Some other researchers assert that teaching excellence requires professional valuing of kindness. Stephen Rowland (2009), for example, talks of kindness as being a requirement for teaching excellence. That is, excellent teachers are kind people that bring that value to their teaching. Once again, this perspective has a relaxed consideration of a teacher's requirement to develop skills to be professionally kind. Rowland, sees kindness as relevant only for the excellent, whereas I argue that it is a fundamental requirement for any effective professional.
Armed with my research question: In what ways does kindness manifest in the professional practices of teaching? I received ethical clearance from Southern Cross University Human Ethics Committee to ask two people for their perspectives on this – a high school student and a pre-service teacher. The high school student said:
A kind teacher shows students that they want to be more interactive. They say encouraging things and try to help. It matters that teachers are kind because I wouldn't want to be at school if I didn't feel encouraged to do the work.
Kindness in this instance was considered to be observable behavior linked to the set work, but also that it is dependent upon personal encouragements and positive interaction led by the teacher.

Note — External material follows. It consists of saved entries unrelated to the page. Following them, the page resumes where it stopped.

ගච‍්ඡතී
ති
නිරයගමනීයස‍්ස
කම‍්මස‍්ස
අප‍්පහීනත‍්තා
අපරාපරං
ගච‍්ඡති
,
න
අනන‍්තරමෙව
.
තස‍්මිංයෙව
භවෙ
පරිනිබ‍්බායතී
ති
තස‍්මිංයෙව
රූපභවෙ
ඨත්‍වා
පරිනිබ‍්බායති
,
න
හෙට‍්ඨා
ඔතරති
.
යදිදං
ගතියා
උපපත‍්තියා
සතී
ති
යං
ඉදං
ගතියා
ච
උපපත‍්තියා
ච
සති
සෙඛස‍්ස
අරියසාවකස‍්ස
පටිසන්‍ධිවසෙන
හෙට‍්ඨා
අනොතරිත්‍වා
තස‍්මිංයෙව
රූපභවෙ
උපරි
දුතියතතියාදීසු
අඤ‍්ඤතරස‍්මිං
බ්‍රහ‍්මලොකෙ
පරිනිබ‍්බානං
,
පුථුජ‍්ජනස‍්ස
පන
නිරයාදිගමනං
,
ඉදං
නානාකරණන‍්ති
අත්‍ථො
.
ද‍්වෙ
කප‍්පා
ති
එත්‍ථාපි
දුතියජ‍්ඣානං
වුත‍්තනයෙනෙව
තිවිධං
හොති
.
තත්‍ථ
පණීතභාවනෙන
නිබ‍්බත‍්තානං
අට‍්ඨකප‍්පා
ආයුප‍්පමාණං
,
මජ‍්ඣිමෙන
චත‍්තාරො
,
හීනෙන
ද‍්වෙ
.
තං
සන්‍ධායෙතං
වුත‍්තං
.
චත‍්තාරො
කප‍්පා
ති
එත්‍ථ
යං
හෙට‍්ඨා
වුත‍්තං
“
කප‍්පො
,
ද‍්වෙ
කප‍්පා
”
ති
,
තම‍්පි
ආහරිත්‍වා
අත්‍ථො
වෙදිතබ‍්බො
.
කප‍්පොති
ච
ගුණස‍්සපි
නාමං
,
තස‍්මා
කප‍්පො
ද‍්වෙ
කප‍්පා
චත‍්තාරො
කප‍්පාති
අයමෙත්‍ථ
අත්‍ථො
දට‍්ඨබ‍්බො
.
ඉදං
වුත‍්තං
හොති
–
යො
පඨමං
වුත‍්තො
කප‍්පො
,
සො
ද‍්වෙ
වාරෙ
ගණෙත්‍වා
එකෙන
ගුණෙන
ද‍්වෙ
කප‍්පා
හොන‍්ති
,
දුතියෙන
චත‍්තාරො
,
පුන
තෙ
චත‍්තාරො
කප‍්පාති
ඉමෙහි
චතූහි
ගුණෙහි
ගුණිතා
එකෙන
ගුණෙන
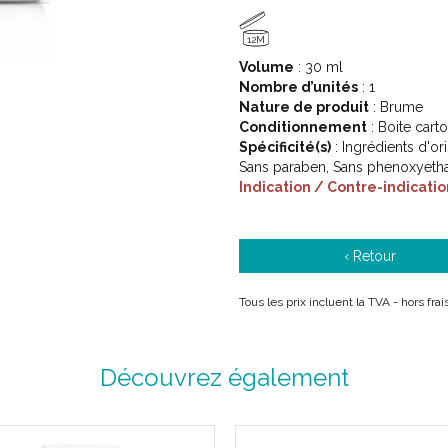
12M
Volume
: 30 ml
Nombre d’unités
: 1
Nature de produit
: Brume
Conditionnement
: Boite cart
Spécificité(s)
: Ingrédients d'or
Sans paraben, Sans phenoxyethan
Indication / Contre-indicatio
‹ Retour
Tous les prix incluent la TVA - hors fra
Découvrez également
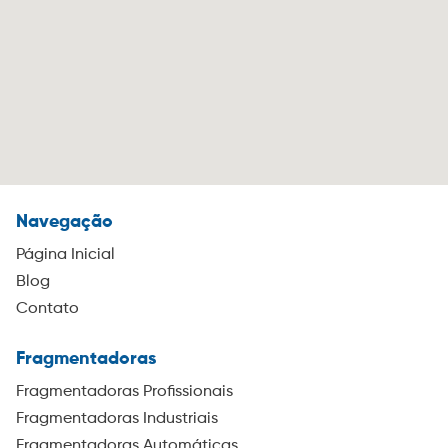
Navegação
Página Inicial
Blog
Contato
Fragmentadoras
Fragmentadoras Profissionais
Fragmentadoras Industriais
Fragmentadoras Automáticas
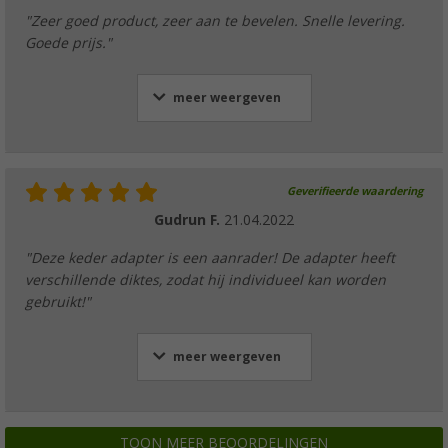
"Zeer goed product, zeer aan te bevelen. Snelle levering.
Goede prijs."
meer weergeven
Geverifieerde waardering
Gudrun F.
21.04.2022
"Deze keder adapter is een aanrader! De adapter heeft
verschillende diktes, zodat hij individueel kan worden
gebruikt!"
meer weergeven
TOON MEER BEOORDELINGEN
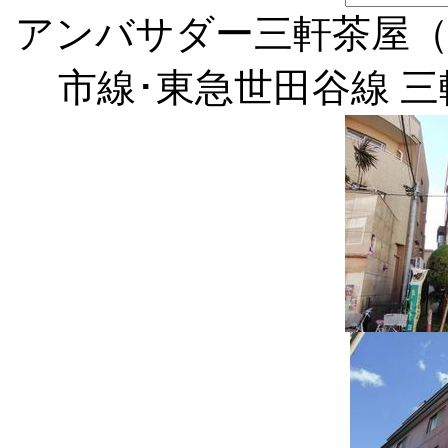
アンバサダー三軒茶屋（
市線･東急世田谷線 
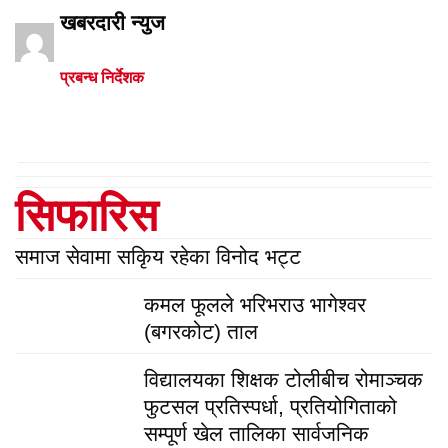
खबरदारी न्युज
प्रबन्ध निर्देशक
सिफारिस
समाज सेवामा सकिृय रहेका विनोद भट्ट
कमल फूलले भरिभराउ भागेश्वर
(बगरकोट) ताल
विद्यालयका शिक्षक टोलीबीच रोमाञ्चक
फुटसल प्रतिस्पर्धा, प्रतियोगिताको
सम्पूर्ण खेल तालिका सार्वजनिक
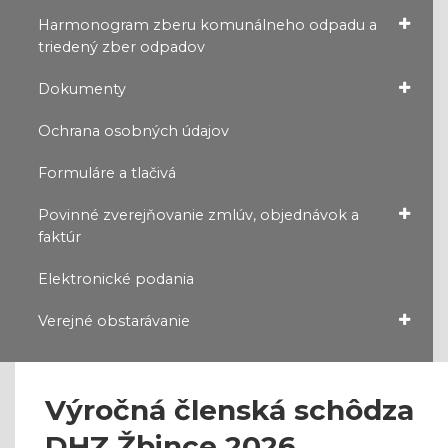
Harmonogram zberu komunálneho odpadu a
triedený zber odpadov
Dokumenty
Ochrana osobných údajov
Formuláre a tlačivá
Povinné zverejňovanie zmlúv, objednávok a
faktúr
Elektronické podania
Verejné obstarávanie
Výročná členská schôdza
DHZ Žbince 2026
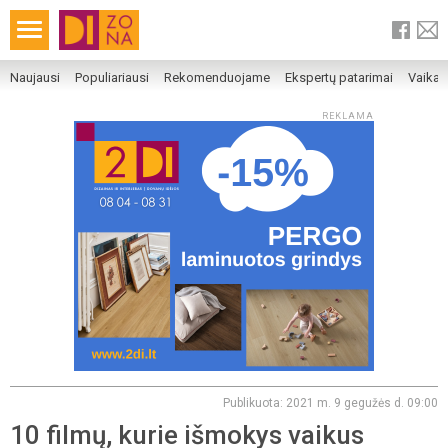
Naujausi
Populiariausi
Rekomenduojame
Ekspertų patarimai
Vaika
REKLAMA
Publikuota: 2021 m. 9 gegužės d. 09:00
10 filmų, kurie išmokys vaikus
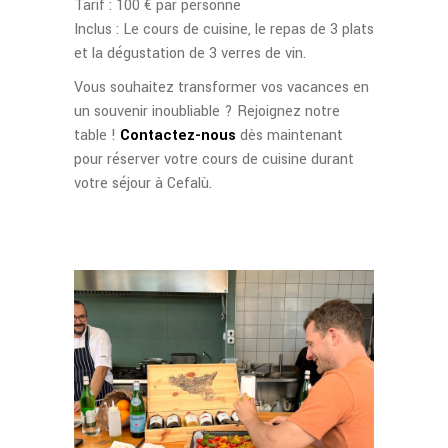
Tarif : 100 € par personne
Inclus : Le cours de cuisine, le repas de 3 plats
et la dégustation de 3 verres de vin.
Vous souhaitez transformer vos vacances en
un souvenir inoubliable ? Rejoignez notre
table !
Contactez-nous
dès maintenant
pour réserver votre cours de cuisine durant
votre séjour à Cefalù.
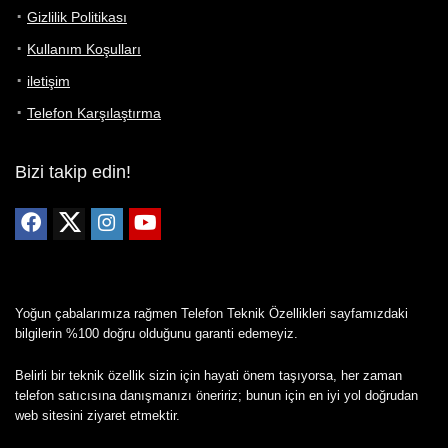
Gizlilik Politikası
Kullanım Koşulları
iletişim
Telefon Karşılaştırma
Bizi takip edin!
Yoğun çabalarımıza rağmen Telefon Teknik Özellikleri sayfamızdaki
bilgilerin %100 doğru olduğunu garanti edemeyiz.
Belirli bir teknik özellik sizin için hayati önem taşıyorsa, her zaman
telefon satıcısına danışmanızı öneririz; bunun için en iyi yol doğrudan
web sitesini ziyaret etmektir.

The pre-service teacher said:
Teachers show their kindness in the way they go about teaching, the language they use, and the way they interact with students both within and outside the classroom. It encompasses everything, including demonstrating the behavior they expect…There is overlap between being an inclusive practitioner. Still, there are parts of being inclusive that are not the same as being kind. Demonstrating the practices and habits that you'd expect out of your students is not necessarily related to being inclusive. Still, it does relate to kindness, and some areas are related to both, such as the language and activities that are used in the classroom to interact with students.
Two key points here are that kindness is present in the professional choices made by the teacher at every turn, and that is aligned with, but different from, being an inclusive practitioner. Both of the interviewees, without prompting, made strong arguments that kindness is an absolute necessity for teachers. Their descriptions of how a teacher needs to be kind demonstrate my point that kindness is applied and professional expertise.
This professional kindness requires deep professional knowledge of each student as a learner combined with a careful and compassionate assessment of their developmental and conceptual needs.
Being professionally kind depends upon excellent relationship and interpersonal skills that reflect the diagnostic understandings of the teacher for the self-belief, motivation, and academic capabilities of their student. The kind teacher engenders trust, is discreet, gently encouraging, and differentiates for every aspect of their art in a way that exudes compassion and valuing of the individual.
This should not just be the preserve of the ‘excellent teacher. This is simply effective teaching. But, surprisingly, we don't require it. There is no reference to kindness, compassion, or applied empathy in any of the Australian professional standards.
We ask many things of teachers in those 37 Australian Professional Standards for Teaching (AITSL, 2020). Still, we miss a couple and I assert that kindness as a requirement is one of them. The Australian Professional Standards for Teaching describes the requirement for teachers to demonstrate their ability to create safe, supportive, and inclusive environments. Yet, professional kindness is more than these things. In fact, it is different from them.
We live in extraordinary times, with violence, intolerance, systematic oppression, and prejudice. There is no better time to call for our profession to embrace humane values and to express them through kindness in our professional work. It is essential and ought to be a requirement – a professional standard.